Four hours and 20 minutes. That’s how long the January 18 special Marlinton Town Council meeting lasted. The agenda had three items up for discussion with no action to be taken.
All three items – the Beard Heights sewer and water system, Home Rule information and the municipal fee ordinance – drew residents to the meeting, resulting in standing room only for those who wished to share their concerns and learn more about the issues.
The Home Rule application was the first topic, and a topic council has been discussing for several months. Home Rule is granted by the state government and gives autonomy to the local government in certain aspects.
The town of Marlinton is applying in order to enact a one percent tax on all retail sales within town limits. Mayor Sam Felton said the money collected from the tax would be used to bring back town police service.
During the discussion, the town’s CPA, Jeff Feamster, was on Zoom, explaining that the sample application he was provided by the town did not have financial statements included, but if the town wants to include financial information, it would only help the application.
Feamster also explained that the Home Rule tax is one of the best options for the town because the state takes care of most of the work.
“It will simplify things in that the state is collecting it,” he said. “The businesses don’t have to worry about reporting it.
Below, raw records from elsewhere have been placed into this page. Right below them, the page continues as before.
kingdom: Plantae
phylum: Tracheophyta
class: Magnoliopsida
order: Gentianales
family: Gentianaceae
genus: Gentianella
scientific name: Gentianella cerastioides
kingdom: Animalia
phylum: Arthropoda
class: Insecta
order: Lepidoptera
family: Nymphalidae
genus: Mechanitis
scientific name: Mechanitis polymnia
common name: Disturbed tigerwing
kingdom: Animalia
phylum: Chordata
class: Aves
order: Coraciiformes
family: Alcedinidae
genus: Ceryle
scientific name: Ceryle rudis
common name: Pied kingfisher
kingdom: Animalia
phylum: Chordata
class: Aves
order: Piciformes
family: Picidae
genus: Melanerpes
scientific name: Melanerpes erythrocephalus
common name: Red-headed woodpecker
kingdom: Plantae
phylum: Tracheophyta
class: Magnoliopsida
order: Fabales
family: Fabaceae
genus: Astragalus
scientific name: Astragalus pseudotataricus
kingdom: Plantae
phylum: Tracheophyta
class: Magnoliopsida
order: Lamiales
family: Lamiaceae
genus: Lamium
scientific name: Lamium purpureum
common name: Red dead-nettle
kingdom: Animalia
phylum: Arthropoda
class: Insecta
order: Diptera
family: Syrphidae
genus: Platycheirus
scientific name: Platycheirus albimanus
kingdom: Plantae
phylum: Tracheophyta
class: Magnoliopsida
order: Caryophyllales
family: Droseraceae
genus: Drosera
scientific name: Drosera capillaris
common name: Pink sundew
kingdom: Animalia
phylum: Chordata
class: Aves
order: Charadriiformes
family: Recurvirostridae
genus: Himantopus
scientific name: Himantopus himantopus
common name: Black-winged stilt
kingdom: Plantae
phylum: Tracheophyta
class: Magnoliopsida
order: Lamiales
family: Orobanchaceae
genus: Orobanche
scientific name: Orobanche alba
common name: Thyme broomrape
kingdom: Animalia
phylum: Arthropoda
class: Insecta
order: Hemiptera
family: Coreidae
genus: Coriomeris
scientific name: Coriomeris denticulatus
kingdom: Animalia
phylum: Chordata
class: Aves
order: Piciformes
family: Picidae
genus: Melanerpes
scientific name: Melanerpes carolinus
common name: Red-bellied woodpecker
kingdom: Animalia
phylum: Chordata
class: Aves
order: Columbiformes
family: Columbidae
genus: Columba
The reality is, whereas the B&O tax falls all to the owners of the business, the sales tax falls on the people that are paying it and you will get sales tax from people from outside of the city.”
Unlike the proposed municipal tax, which was initially suggested as a way to bring in funds until the Home Rule application is approved, the Home Rule tax will be paid by everyone shopping in the town of Marlinton, including visitors who are passing through or here on vacation.
“It’s one of the few remaining revenue streams that could make a difference in the town, and the beauty of it is, the visitors – I would estimate – this is just a gut feeling, but the visitors and folks passing through this area will end up paying as much as what the residents end up paying,” Felton said. “I really believe that.”
“It doesn’t cost the town to implement it because the cost of implementing is all handled by the state,” Feamster added. “Whereas any other fee you add, somebody’s got to maintain, you’re sending out bills, you’re sending out postage. It is, by far, the best revenue source you can have because the state’s doing all the work for you.”
While discussing the Home Rule application, the municipal fee ordinance was reviewed and members of the audience shared concerns about the proposed fee. Many residents said they were concerned about individuals living on a fixed income who already have trouble paying their bills. There were also several business owners who were concerned about how much the fee would be for rental spaces.
In the last hour of the meeting, council decided that it would be best to focus on the Home Rule application and put aside the proposed municipal fee ordinance at this time.
Council made a list of what was needed to finish the application and Recorder Mary Clendenen said there needed to be three readings of the application since it involved ordinances. Council scheduled three special meetings to be held in February and March in order to get the application approved and submitted.
When council moved on to the Beard Heights sewer and water system discussion, Felton invited Pocahontas County Commission President Walt Helmick to explain the proposed project at Beard Heights.
Helmick gave a brief history of the Pocahontas Memorial Hospital expansion, which has doubled the size of the facility and has added more services for the community.
Helmick said the county has purchased property near the hospital for an additional sewage system that will serve PMH and adjacent doctors’ offices/pharmacy, Marlinton Middle School and the state police barracks.
“We purchased the land, we’re going to put a new sewage plant there, and we’re also in the process of purchasing another little piece of land that would satisfy any potential problems with the water,” he said.
In total, this will give the system wells that will produce 50 gallons of water per minute. At this time, Helmick said the system is using 64,000 gallons of water a month.
Helmick said the new sewage system could take up to five years to complete, but once completed, the plan is to have the town of Marlinton take over the water and sewage service.
“We don’t want to be in the water and sewer business,” he said. “We want to be in the medical care business. So we would prefer someone that has experience in it.”
Several Beard Heights residents were under the impression that once the system was in service, they would be required to hook up to Marlinton water and sewer instead of using their own wells and septic systems.
Felton and Helmick explained that it is not the intention to add anything other than PMH, the doctors’ offices and pharmacy, MMS and the state police to the town’s system once the new sewer system is complete.
At the end of the meeting, council discussed the public input portion of meeting agendas and agreed that from this point forward, those interested in speaking at meetings will have to sign in, and each individual will be given three minutes to address the council.